» **What is needed**
Keep only those lines of the records that include the string "begin".

» **Data listing**
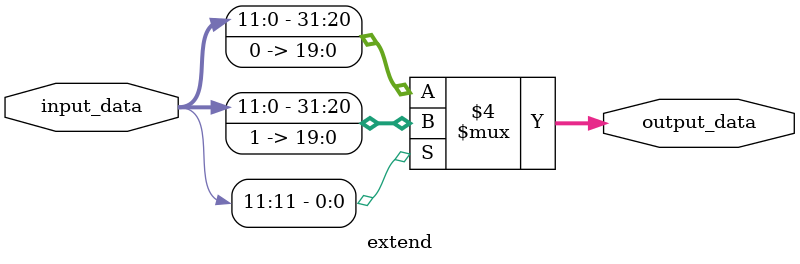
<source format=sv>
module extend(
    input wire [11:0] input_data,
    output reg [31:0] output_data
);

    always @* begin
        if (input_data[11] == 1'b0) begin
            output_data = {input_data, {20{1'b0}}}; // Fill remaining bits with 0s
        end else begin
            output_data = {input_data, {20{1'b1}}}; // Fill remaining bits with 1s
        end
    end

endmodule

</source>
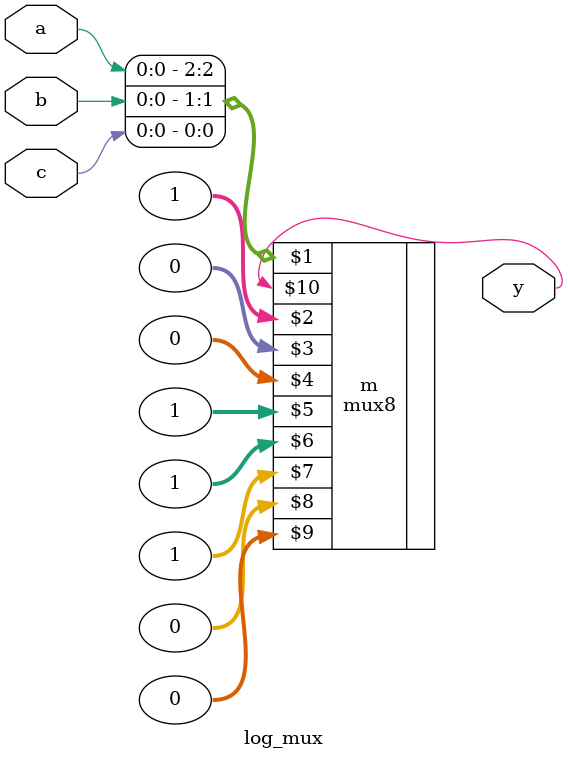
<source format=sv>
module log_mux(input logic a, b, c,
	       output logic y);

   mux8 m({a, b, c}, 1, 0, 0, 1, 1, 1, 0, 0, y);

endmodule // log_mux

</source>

» **Reply to the exercise**
    always @* begin
        if (input_data[11] == 1'b0) begin
        end else begin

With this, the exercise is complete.